Large-Scale Machine Learning For Display Advertising
Abstract: In display advertising, we must decide which banner ad to show to which person at which time, in real-time for hundreds of millions of users. Predicting future buyers is a good strategy, but marketers also wish to expand their reach to new audiences, different from previous buyers. In this talk we begin by giving an overview of the display advertising problem in Akamai’s Advertising Decision Systems (ADS) group, and some of the machine learning problems that arise from it. We then present a new algorithm for training linear Support Vector Machines over such large datasets. Our algorithm assumes that the dataset is partitioned over several nodes on a cluster and performs a distributed block minimization along with the subsequent line search. The communication complexity of our algorithm is independent of the number of training examples. With our Map-Reduce/Hadoop implementation of this algorithm the accurate training of SVMs over datasets of tens of millions of examples takes less than 11 minutes.

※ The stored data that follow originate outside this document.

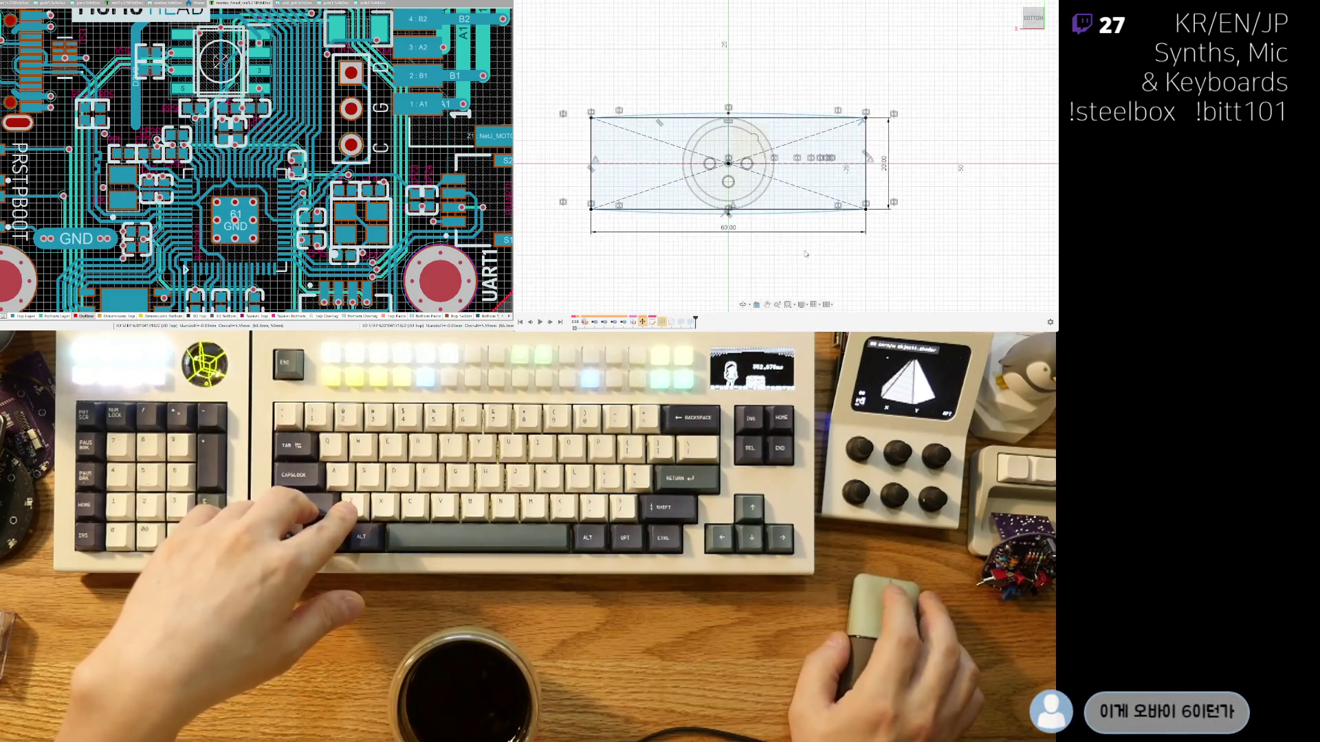
{"action": "scroll", "coordinate": [735, 198], "scroll_direction": "down", "scroll_amount": 2}
{"action": "middle_click_drag", "start_coordinate": [864, 79], "coordinate": [1039, 219], "text": "shift"}
{"action": "middle_click_drag", "start_coordinate": [839, 143], "coordinate": [837, 202], "text": "shift"}
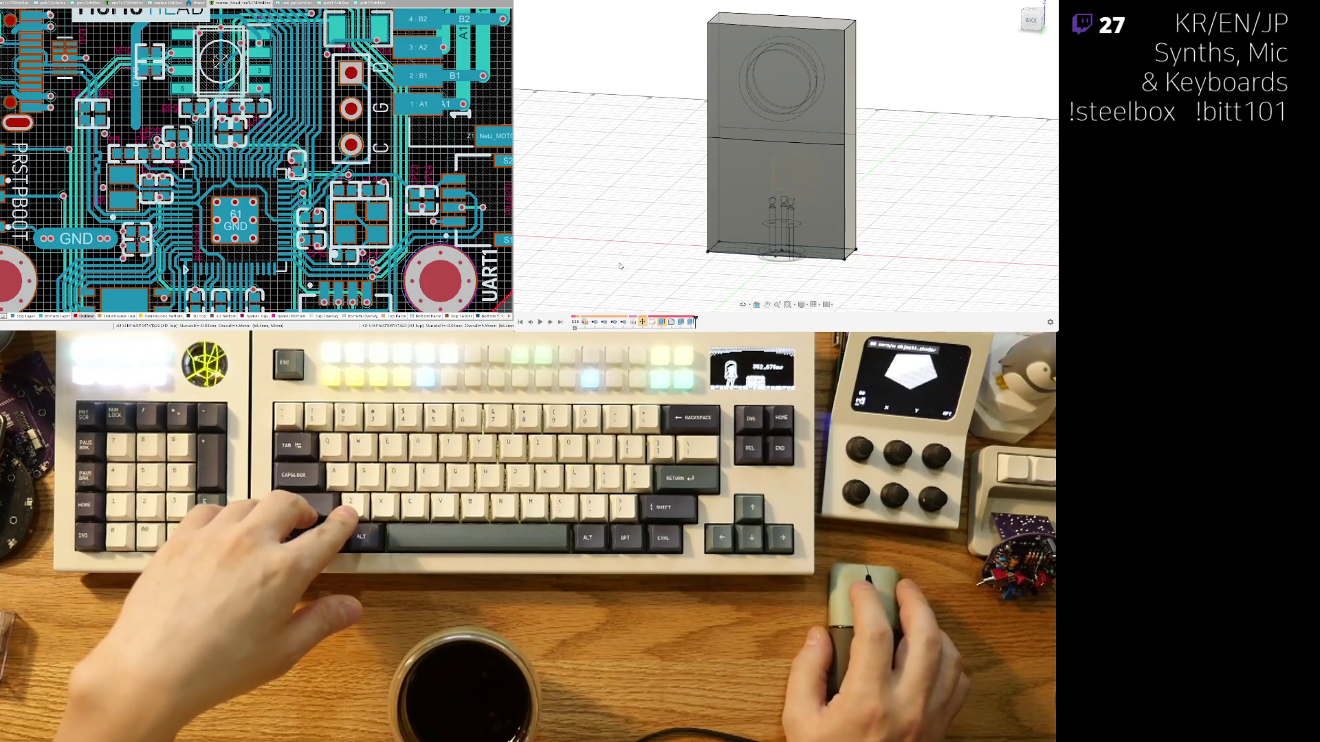
Change the lower body's extrusion distance from 50 to 100.
{"action": "double_click", "coordinate": [680, 323]}
{"action": "type", "text": "100"}
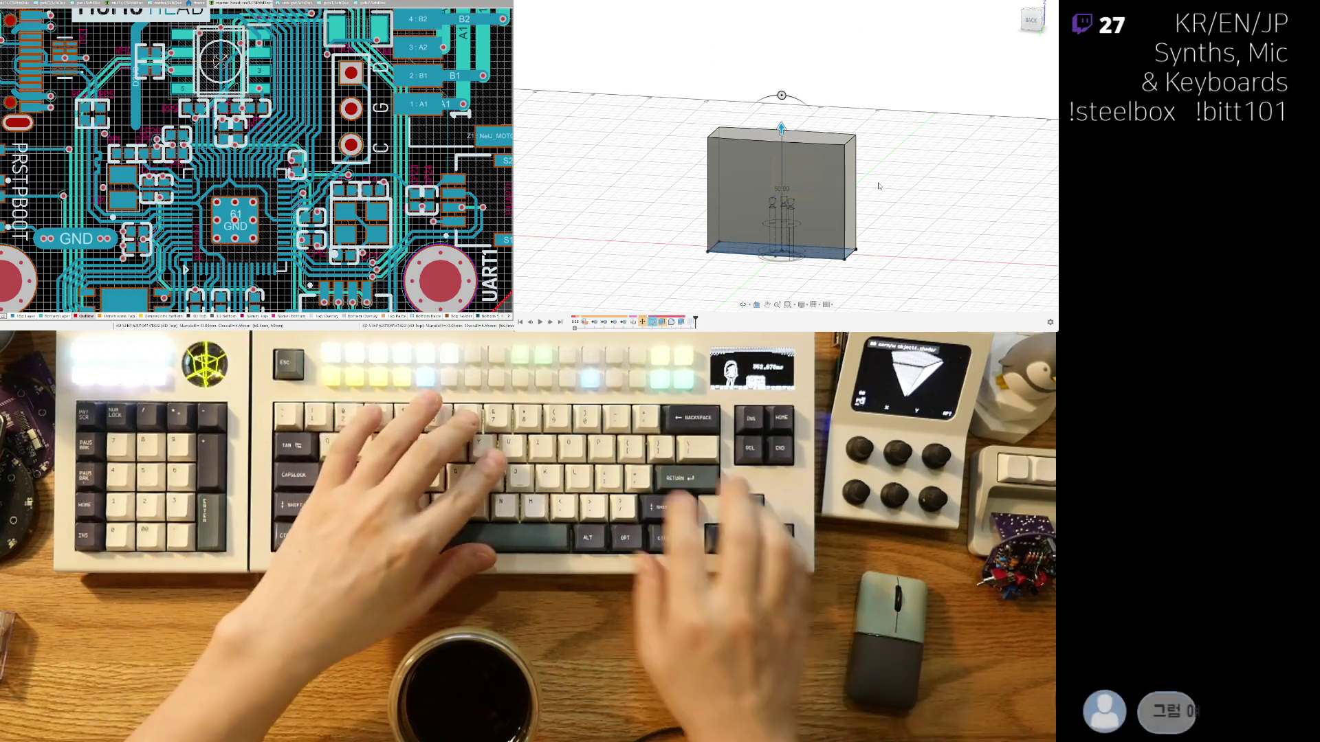
{"action": "key", "text": "Return"}
{"action": "mouse_move", "coordinate": [883, 149]}
{"action": "middle_mouse_down", "text": "shift"}
{"action": "mouse_move", "coordinate": [881, 171]}
{"action": "mouse_move", "coordinate": [913, 162]}
{"action": "mouse_move", "coordinate": [862, 139]}
{"action": "middle_mouse_up", "text": "shift"}
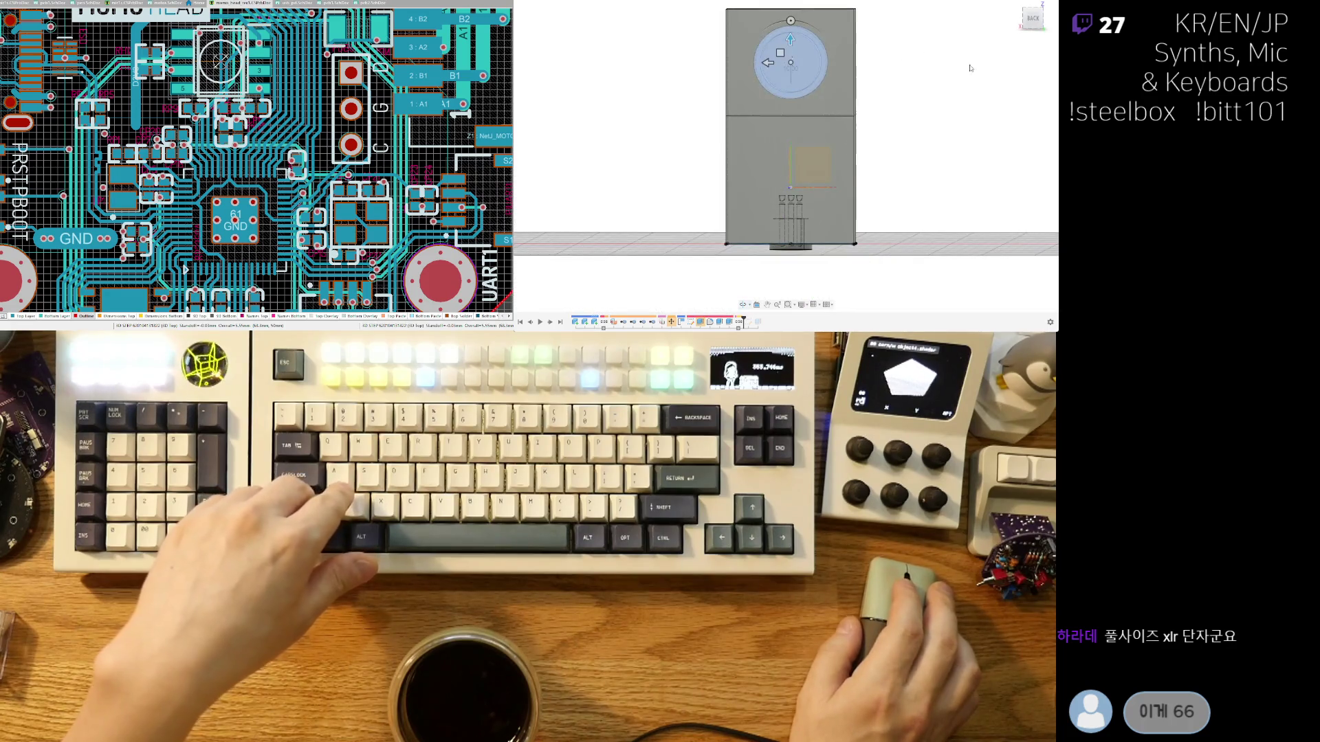
Raise the upper body's extrusion height from 40 to 45.
{"action": "scroll", "coordinate": [818, 59], "scroll_direction": "up", "scroll_amount": 2}
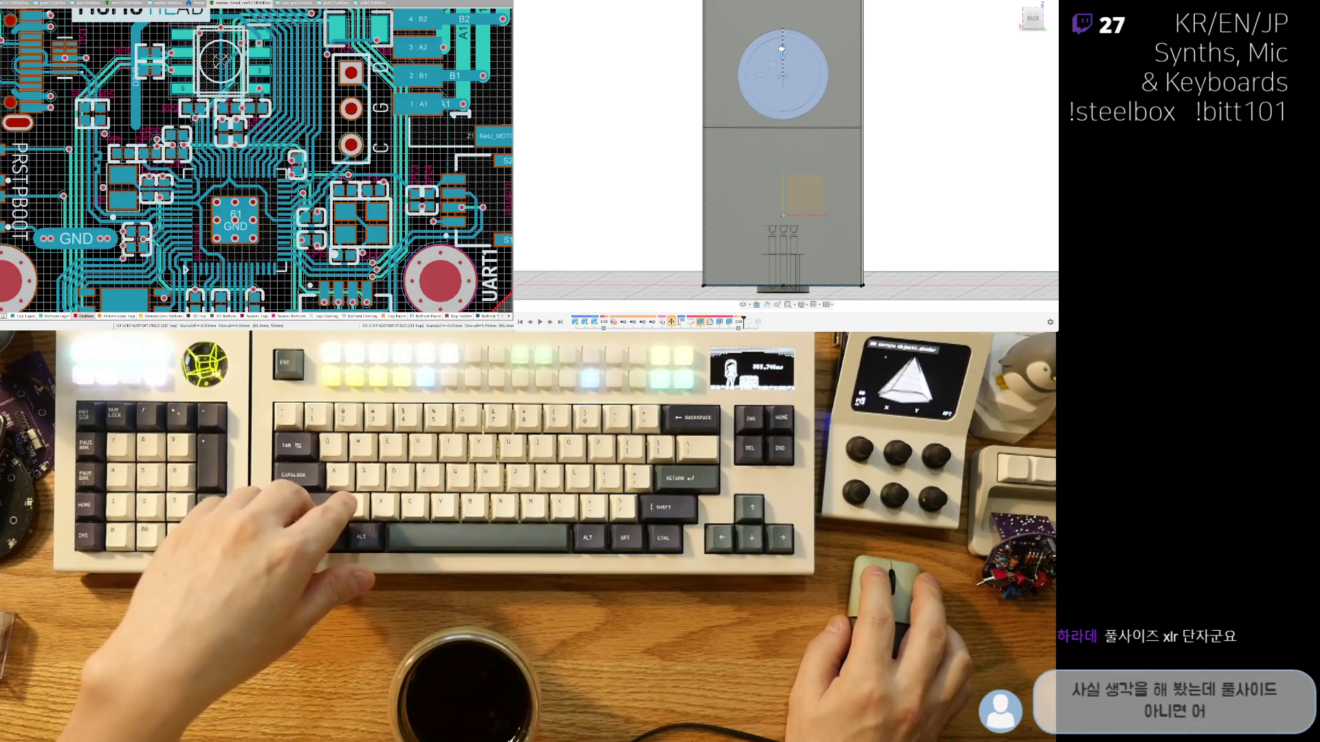
{"action": "left_click", "coordinate": [1010, 214]}
{"action": "middle_click_drag", "start_coordinate": [1009, 214], "coordinate": [905, 143], "text": "shift"}
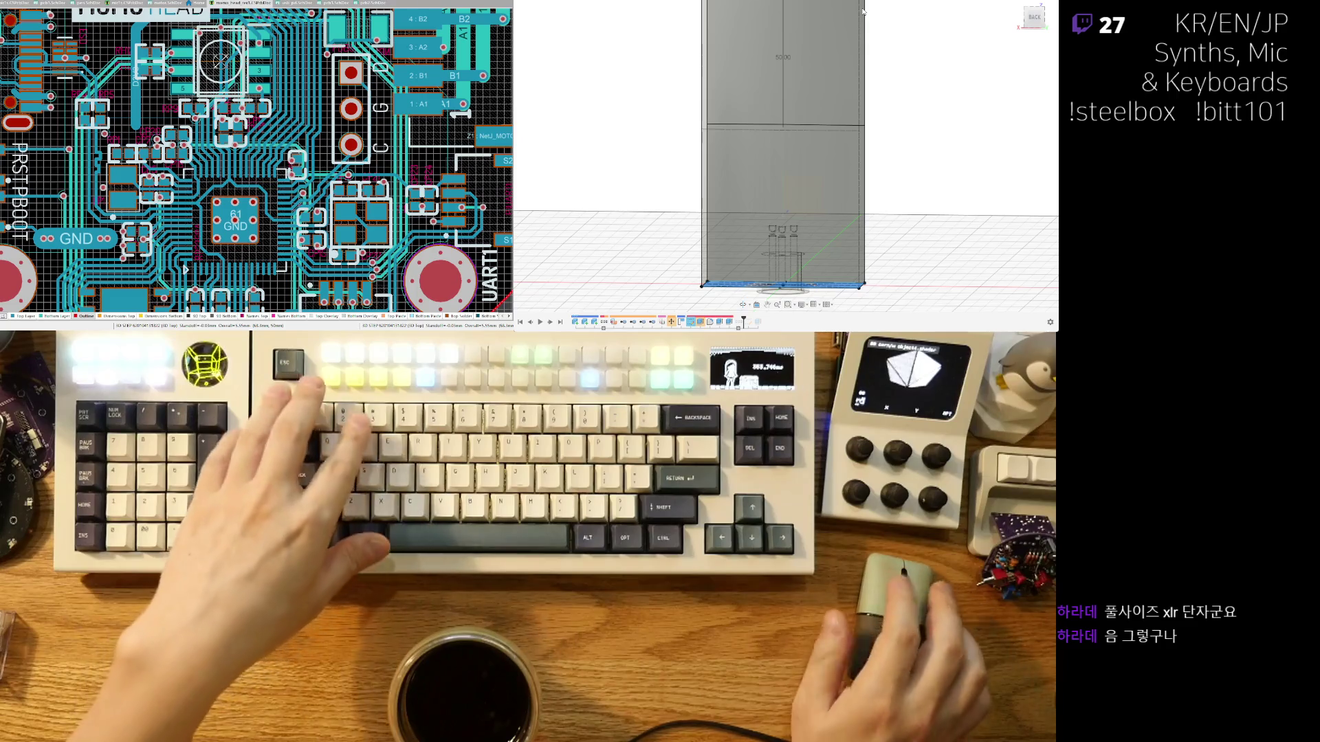
{"action": "key", "text": "Return"}
{"action": "middle_click_drag", "start_coordinate": [771, 135], "coordinate": [750, 146], "text": "shift"}
{"action": "double_click", "coordinate": [748, 322]}
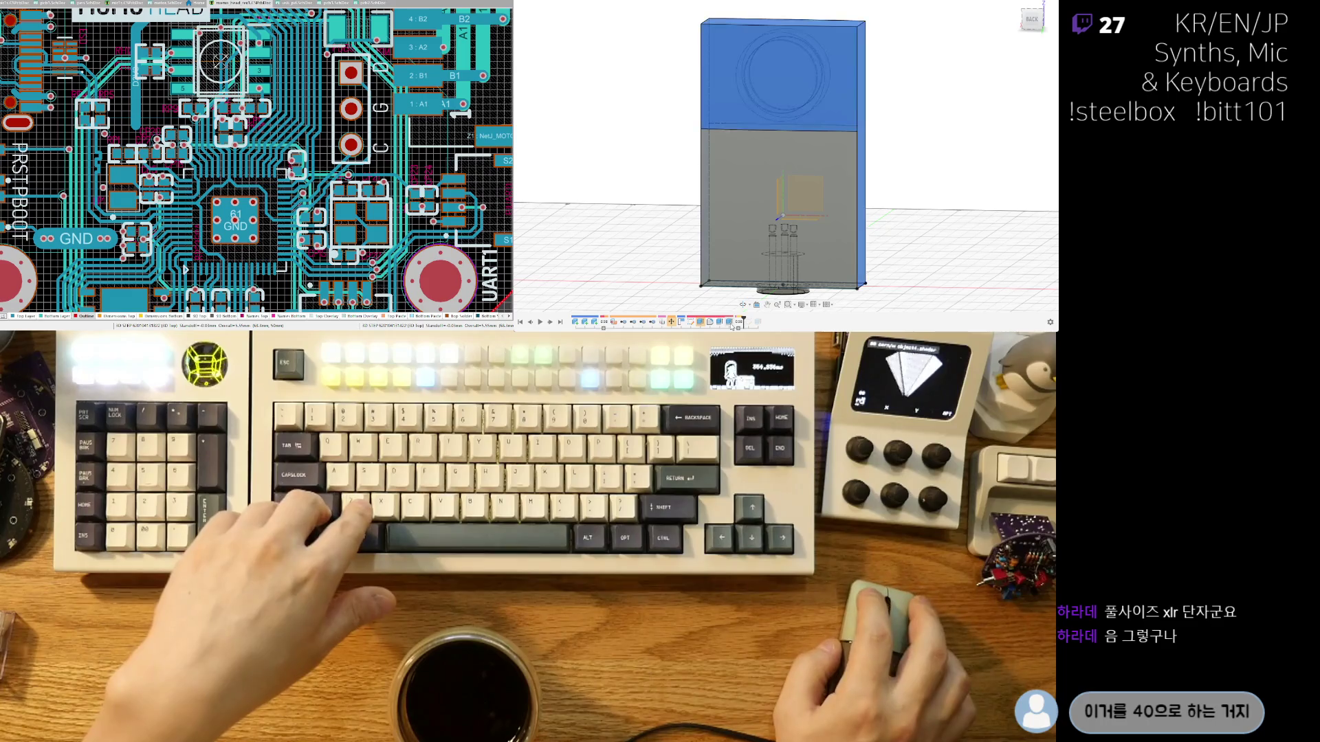
{"action": "type", "text": "45 정도"}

Bios: Rosie Jones is Director of Computational Advertising at Akamai Technologies. Her research interests include computational advertising, web search, geographic information retrieval, and natural language processing. She received her PhD from the School of Computer Science at Carnegie Mellon University under the supervision of Tom Mitchell, where her doctoral thesis was titled Learning to Extract Entities from Labeled and Unlabeled Text. Prior to Akamai, Dr. Jones was a senior research scientist at Yahoo! Labs, where she worked on sponsored search advertising and query session analysis. She has served on the Senior PC for SIGIR and is a Senior Member of the ACM.
Dmitry Pechyony is a Research Scientist at Akamai Technologies. His research interests include statistical and computational machine learning, computational advertising and data mining. He received his PhD from the Technion – Israel Institute of Technology under the supervision of Ran El-Yaniv. Dmitry’s PhD thesis dealt with theoretical and empirical aspects of transductive learning. Before coming to Akamai he held a postdoctoral position at NEC Labs, under the supervision of Vladimir Vapnik. Dmitry has served on program committees of many recent machine learning and web data mining conferences.